After successfully helping Sodom to pull off an upset victory over the five kings, and to recover Sodom's captured property and prisoners (including Avraham's nephew Lot), Avraham gets an offer from Melech Sodom. The king of Sodom proposes, תן לי הנפש והרכוש קח לך, "Give me the people, and you can keep the goods." Avraham responds ה' קל עליון קונה שמים וארץ ואם אקח מכל אשר לך. "I have lifted my hand (in an oath) to God Most High, Possessor of Heaven and Earth! Not a thread nor a shoelace! I will not take anything that is yours!" This response is praised by the Gemara (Sotah 71a). As the Gemara relates, Rava teaches that in return for Avraham's turning down the king of Sodom, his children, will get the mitzvah of Techeilet, the blue threads of the Tzitzit, and the mitzvah of wearing Tefilin. These mitzvot, which involve the use of a thread or a strap, correspond to Avraham's commitment to accept not even "a thread nor a shoelace" from the king of Sodom.
Rashi (ibid. s.v. בשכר ואם מחוט ועד שרוך וסף) says that Am Yisrael got this merit because שהבריח עצמו מן הגזל, Avraham refused to be an accessory to theft. The Torah Temima asks what is so special about what Avraham did? There is no element of "theft" in this situation at all. The Gemara (Bava Metzia 22a) states that if one salvages stolen property, the property is his own and he need not return it to its original owner.
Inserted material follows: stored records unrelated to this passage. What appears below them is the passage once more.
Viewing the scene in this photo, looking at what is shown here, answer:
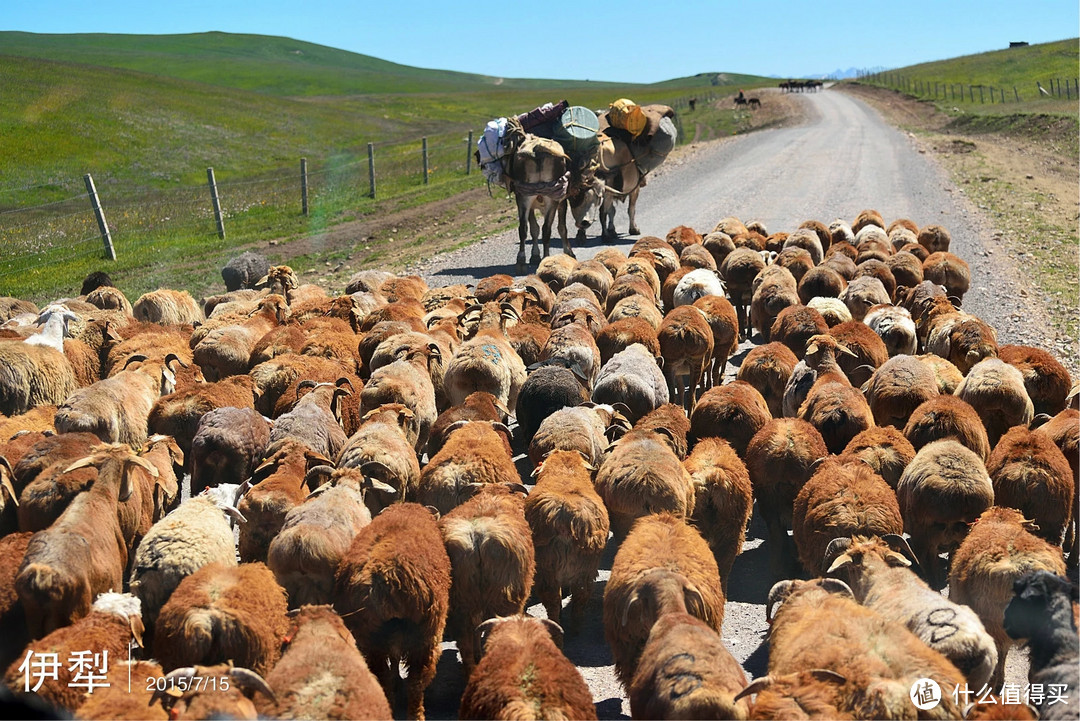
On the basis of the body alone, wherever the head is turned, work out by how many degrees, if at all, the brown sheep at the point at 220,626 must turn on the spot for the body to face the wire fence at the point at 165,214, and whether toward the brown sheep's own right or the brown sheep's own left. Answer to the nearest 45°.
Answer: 0° — it already faces it

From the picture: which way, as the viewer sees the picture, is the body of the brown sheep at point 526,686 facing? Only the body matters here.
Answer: away from the camera

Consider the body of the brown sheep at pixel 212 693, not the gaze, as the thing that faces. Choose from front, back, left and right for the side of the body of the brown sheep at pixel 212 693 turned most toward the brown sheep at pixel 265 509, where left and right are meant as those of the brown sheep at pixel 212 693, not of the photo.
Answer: front

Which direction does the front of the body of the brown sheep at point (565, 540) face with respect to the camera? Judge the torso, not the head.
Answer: away from the camera

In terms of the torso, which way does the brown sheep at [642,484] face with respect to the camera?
away from the camera

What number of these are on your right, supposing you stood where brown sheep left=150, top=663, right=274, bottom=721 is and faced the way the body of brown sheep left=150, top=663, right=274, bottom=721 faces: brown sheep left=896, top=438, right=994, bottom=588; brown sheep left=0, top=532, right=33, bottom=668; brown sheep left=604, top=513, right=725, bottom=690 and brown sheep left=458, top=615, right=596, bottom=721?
3

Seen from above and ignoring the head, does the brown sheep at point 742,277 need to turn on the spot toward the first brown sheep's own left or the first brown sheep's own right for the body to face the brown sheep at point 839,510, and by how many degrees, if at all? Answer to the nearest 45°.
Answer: approximately 180°

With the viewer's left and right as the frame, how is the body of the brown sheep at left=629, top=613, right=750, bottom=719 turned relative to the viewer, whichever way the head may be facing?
facing away from the viewer

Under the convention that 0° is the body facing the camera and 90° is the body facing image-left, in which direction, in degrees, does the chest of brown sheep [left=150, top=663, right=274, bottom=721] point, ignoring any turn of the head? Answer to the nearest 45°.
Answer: approximately 180°

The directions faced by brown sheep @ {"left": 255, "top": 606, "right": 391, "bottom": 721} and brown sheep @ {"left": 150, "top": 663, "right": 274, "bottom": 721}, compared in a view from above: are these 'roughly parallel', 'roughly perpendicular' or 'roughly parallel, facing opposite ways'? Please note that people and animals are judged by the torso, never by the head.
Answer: roughly parallel

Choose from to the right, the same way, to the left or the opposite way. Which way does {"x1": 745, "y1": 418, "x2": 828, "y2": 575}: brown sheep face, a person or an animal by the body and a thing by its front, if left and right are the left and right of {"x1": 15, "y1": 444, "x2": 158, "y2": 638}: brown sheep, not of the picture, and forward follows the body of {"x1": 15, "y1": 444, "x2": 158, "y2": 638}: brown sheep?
the same way

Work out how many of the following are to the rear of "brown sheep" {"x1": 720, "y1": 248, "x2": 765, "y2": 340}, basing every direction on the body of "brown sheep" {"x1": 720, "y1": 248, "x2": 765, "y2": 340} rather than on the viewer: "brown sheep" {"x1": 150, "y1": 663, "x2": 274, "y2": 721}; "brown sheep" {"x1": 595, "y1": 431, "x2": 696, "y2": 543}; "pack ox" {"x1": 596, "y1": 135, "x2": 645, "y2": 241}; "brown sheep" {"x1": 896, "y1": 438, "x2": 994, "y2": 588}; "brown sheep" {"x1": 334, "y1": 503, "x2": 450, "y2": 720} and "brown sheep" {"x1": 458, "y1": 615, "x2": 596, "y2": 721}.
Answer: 5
The Torah Temima answers that Avraham is not merely involved in returning war spoils, but engaged in an act of Kiddush Hashem, sanctifying God's name. Avraham is therefore particularly careful and stringent to create a favorable impression of God on the King of Sodom.
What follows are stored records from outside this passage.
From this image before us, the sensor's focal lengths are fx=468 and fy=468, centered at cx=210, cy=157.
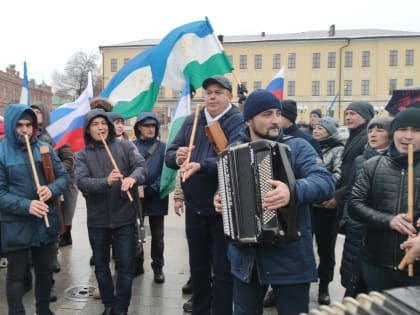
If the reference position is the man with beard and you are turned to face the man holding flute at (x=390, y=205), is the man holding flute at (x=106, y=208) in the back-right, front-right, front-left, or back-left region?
back-left

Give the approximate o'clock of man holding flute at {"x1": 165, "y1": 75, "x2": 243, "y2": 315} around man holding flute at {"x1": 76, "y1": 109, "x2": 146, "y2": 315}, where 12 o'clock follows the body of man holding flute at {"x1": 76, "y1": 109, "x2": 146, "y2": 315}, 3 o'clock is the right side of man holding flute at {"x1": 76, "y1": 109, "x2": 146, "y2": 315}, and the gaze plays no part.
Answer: man holding flute at {"x1": 165, "y1": 75, "x2": 243, "y2": 315} is roughly at 10 o'clock from man holding flute at {"x1": 76, "y1": 109, "x2": 146, "y2": 315}.

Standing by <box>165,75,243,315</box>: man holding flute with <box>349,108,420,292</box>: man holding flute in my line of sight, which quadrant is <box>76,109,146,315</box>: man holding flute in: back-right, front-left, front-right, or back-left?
back-left

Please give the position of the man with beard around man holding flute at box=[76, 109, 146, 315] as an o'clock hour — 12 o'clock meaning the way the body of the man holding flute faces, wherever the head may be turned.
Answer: The man with beard is roughly at 11 o'clock from the man holding flute.

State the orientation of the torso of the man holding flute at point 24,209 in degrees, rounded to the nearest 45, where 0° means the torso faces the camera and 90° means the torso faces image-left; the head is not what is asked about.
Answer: approximately 315°

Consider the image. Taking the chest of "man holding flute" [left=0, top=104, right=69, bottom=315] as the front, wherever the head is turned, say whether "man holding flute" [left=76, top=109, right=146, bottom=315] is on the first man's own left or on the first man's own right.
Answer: on the first man's own left
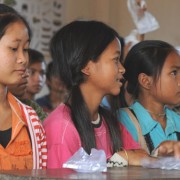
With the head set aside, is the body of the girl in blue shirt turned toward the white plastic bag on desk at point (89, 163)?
no

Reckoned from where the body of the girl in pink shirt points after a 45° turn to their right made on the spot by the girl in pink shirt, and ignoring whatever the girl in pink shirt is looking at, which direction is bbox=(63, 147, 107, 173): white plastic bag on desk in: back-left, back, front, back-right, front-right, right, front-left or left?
front

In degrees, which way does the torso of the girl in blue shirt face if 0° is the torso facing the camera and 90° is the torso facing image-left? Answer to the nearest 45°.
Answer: approximately 315°

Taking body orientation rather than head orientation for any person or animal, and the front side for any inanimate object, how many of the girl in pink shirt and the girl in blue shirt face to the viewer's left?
0

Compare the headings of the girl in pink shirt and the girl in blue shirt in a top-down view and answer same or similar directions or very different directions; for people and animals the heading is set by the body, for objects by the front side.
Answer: same or similar directions

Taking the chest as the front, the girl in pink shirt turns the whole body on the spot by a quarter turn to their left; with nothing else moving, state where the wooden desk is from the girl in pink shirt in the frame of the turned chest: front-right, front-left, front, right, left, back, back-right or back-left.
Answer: back-right

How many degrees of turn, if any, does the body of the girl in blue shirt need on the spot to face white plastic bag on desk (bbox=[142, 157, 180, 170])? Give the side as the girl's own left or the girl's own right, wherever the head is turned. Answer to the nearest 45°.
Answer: approximately 45° to the girl's own right

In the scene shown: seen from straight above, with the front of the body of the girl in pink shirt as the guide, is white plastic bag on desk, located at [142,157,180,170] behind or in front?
in front
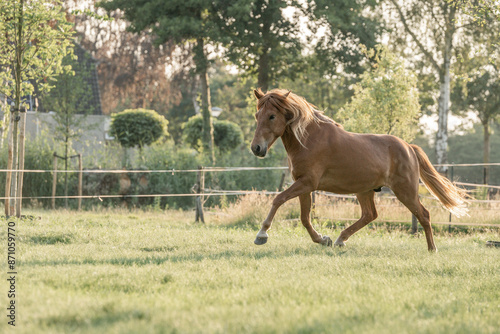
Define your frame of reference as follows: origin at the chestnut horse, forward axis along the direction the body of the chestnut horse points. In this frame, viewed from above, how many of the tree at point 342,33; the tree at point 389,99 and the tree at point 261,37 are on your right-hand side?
3

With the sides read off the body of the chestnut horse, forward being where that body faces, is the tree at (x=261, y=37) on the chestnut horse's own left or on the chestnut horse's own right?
on the chestnut horse's own right

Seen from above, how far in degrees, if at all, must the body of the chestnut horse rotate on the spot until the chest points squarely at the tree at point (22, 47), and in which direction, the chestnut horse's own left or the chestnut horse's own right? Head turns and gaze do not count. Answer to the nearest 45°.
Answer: approximately 45° to the chestnut horse's own right

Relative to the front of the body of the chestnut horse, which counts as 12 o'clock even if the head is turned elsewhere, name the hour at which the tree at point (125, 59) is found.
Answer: The tree is roughly at 2 o'clock from the chestnut horse.

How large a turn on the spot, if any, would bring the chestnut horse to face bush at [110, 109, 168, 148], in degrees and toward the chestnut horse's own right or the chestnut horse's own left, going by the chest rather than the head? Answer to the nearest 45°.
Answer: approximately 45° to the chestnut horse's own right

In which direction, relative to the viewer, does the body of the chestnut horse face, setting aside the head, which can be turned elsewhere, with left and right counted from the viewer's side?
facing to the left of the viewer

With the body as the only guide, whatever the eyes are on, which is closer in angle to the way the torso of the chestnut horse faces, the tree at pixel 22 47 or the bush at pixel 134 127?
the tree

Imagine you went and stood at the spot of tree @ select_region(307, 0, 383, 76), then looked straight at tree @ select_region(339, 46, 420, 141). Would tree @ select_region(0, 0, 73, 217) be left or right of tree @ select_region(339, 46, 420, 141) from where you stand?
right

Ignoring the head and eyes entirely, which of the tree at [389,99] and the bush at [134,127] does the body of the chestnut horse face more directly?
the bush

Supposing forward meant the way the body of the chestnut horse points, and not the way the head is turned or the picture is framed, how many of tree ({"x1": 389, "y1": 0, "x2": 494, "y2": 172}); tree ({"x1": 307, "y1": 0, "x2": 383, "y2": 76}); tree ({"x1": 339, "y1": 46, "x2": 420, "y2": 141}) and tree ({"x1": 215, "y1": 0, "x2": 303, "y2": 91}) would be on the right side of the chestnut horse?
4

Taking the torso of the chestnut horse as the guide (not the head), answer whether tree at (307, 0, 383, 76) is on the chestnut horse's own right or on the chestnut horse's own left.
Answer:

The Malbim explains that Avraham refuses any kind of material reward because he has already received the greatest possible reward. The world's recognition of the reality of God's providence and His hand in Avraham's victory over the five kings is reward enough for Avraham. As Avraham says in Pasuk 12, הרמתי ידי אל ה' קל עליון קנה שמים וארץ - "I lifted my hand to God, Possessor of Heaven and Earth." He makes sure that the king of Sodom knows that it is God who is the real victor in the war.
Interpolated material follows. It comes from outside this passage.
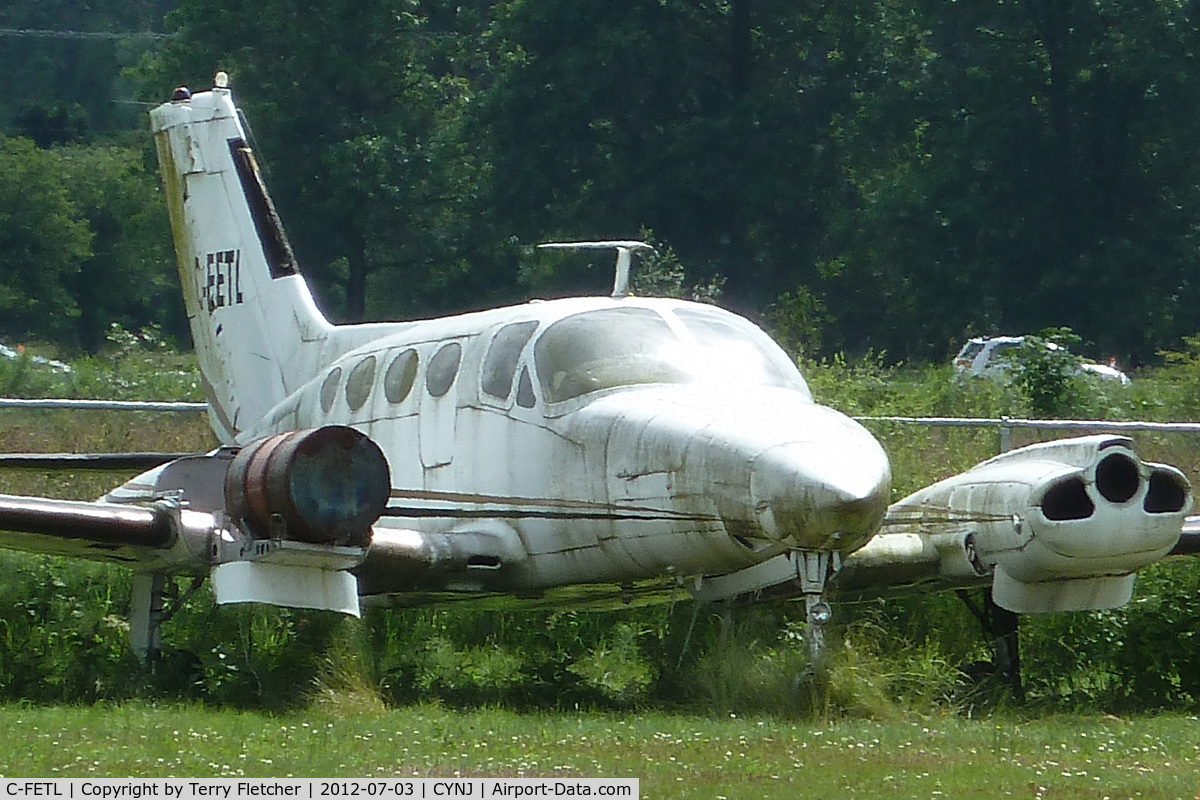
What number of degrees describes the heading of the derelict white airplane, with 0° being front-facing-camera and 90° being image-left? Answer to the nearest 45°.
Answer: approximately 315°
Therefore, the Torah Temima answers that Avraham's ultimate goal in winning the war with the five kings was to glorify Hashem's name, to make Him And His power known to the world. Even though he ordinarily could have kept the spoils of war for himself, in this case he could not. When one is given the opportunity to glorify God's name, he is required to return all lost objects, even when the original owner has given up hope of ever getting them back (see Choshen Mishpat 664:1). Therefore, says the Torah Temima, if Avraham had decided to keep the spoils, it indeed would have been as if he had committed theft. Rashi therefore explains that since Avraham had no part in this potential theft, his children merit the Mitzvot of wearing strings of Techeilet in their Tzitzit, and the straps of their Tefilin.
We learn from Avraham the extreme importance of leaving a favorable impression of God with our actions. In situations when we can make God "look good," we should do our utmost to come through.